Sube a tu coche en silencio, tiene seis años que no se notan. Casi no hablan en el viaje de diez cuadras. Comentás que las fiestas están cerca y exigís listas de regalos para Papá Noel. Hablaremos en la noche, te repetís mientras te ves en el espejo retrovisor y descubrís sin esfuerzo que todavía la tristeza deja huellas en tus muecas. Le voy a contar todo sobre él, murmurás. El niño parece inmune a lo sucedido, tal vez la madre no le ha dicho nada. Ella no tiene porqué … la liberás de cargas, siempre la liberás dice tu terapeuta. Cuando el nene se baja del coche y emprende el camino a la escuela, te lo quedás contemplando sin bajarte.

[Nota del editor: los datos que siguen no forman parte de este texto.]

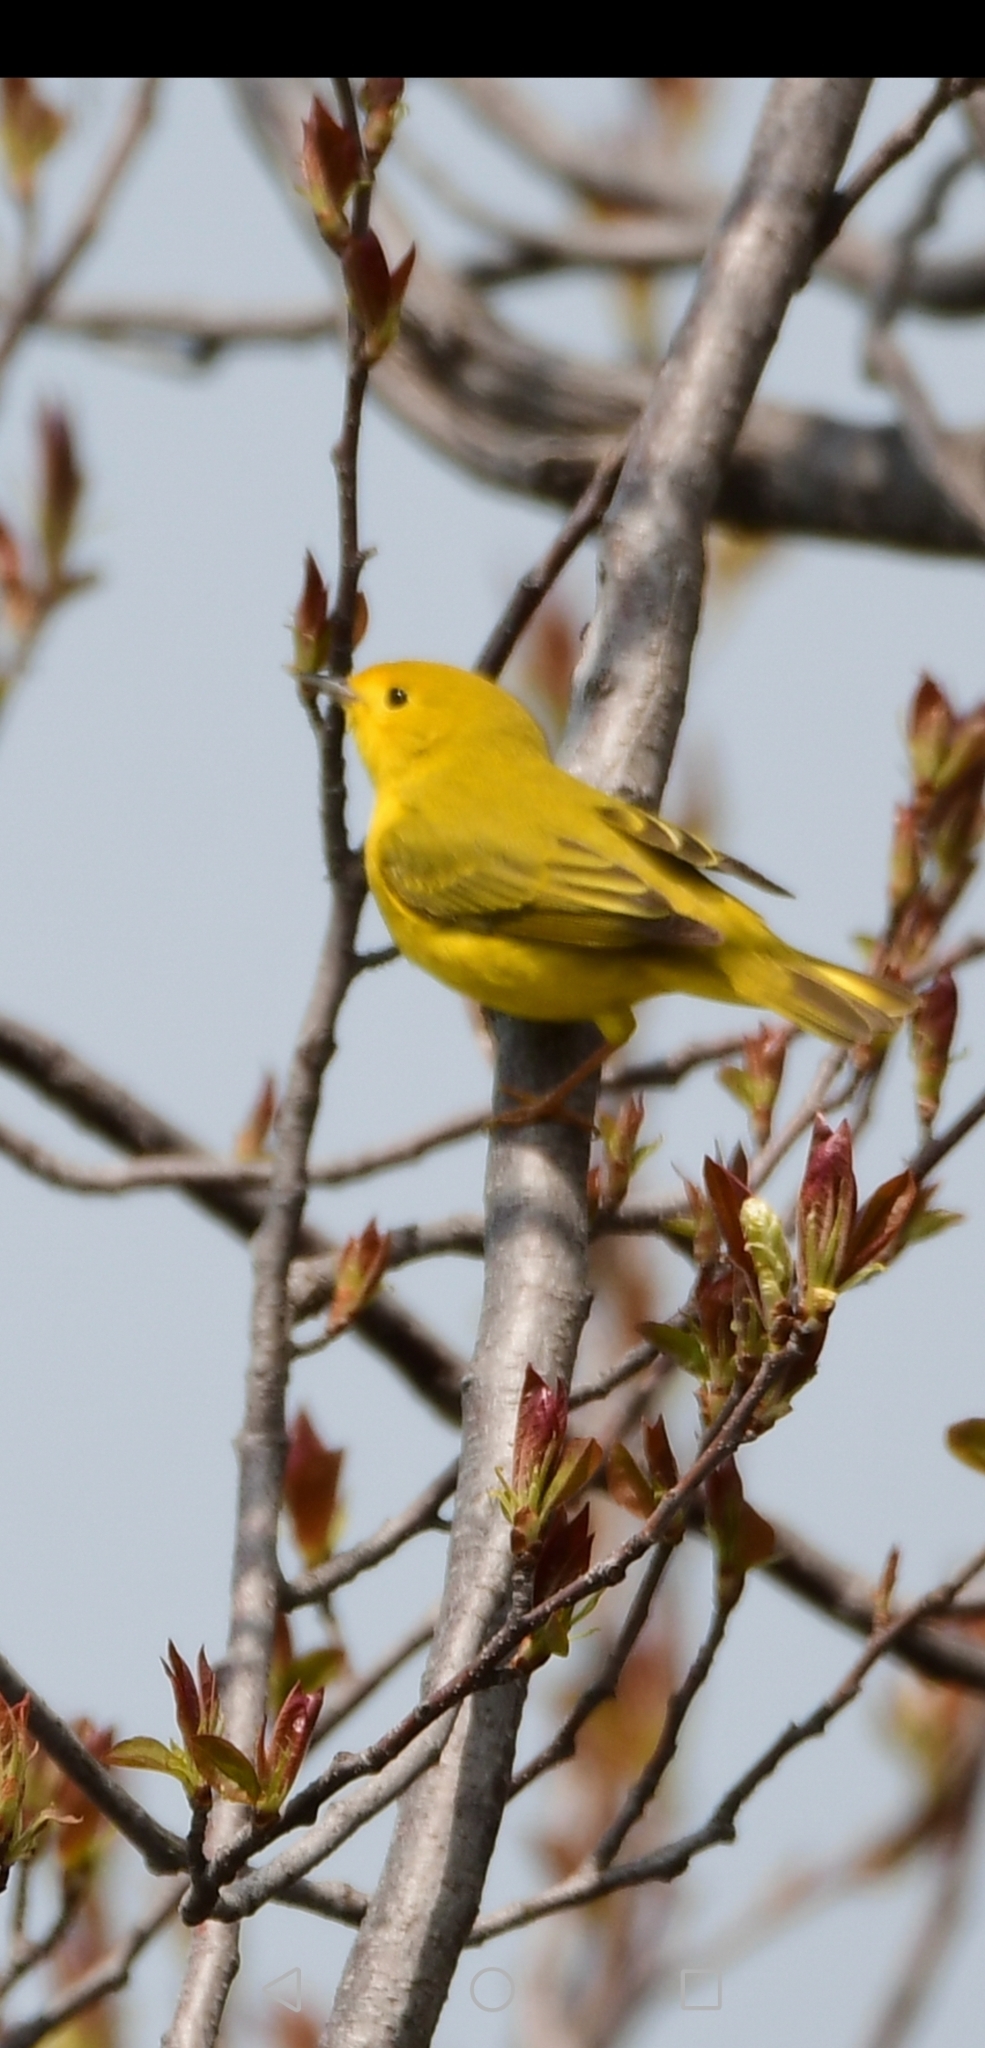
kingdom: Animalia
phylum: Chordata
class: Aves
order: Passeriformes
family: Parulidae
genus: Setophaga
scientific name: Setophaga petechia
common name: Yellow warbler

En blanco buscás estar, como si el blanco en tu cabeza fuese posible, lo intentás sin éxito. Mientras tanto, a cuarenta metros el pequeño avanza hacia el salón, pero frena, frena como para que veas con claridad que frena. Parece que va a volver a seguir, pero te engaña, baja y deja su mochila gris. Hay otro amague que como espectador parecés disfrutar desde el coche. Entre otros dos niños que le hacen sombra por los costados se saca su camperita a la carrera. Está ya casi ingresando al salón, pero sabe que estás detrás, y cuando por fin tenés el ángulo correcto, observás que debajo luce una camiseta de fútbol que alguna vez supiste darle como gesto de apropiación. Te estirás hacia la calle. La camiseta es celeste y tiene inscripto arriba en la espalda, un fulminante Diego Maradona. En ese instante, tu hijo Dieguito se gira, te saluda con la mano con soltura y entra al salón eufórico porque sabe que ha anotado el gol de su padre. Tú te sonrojás en el auto, tocando bocina desesperado, silbás, reís y te abrazas a todo. Te abrazas a un veinticinco de noviembre que se fue.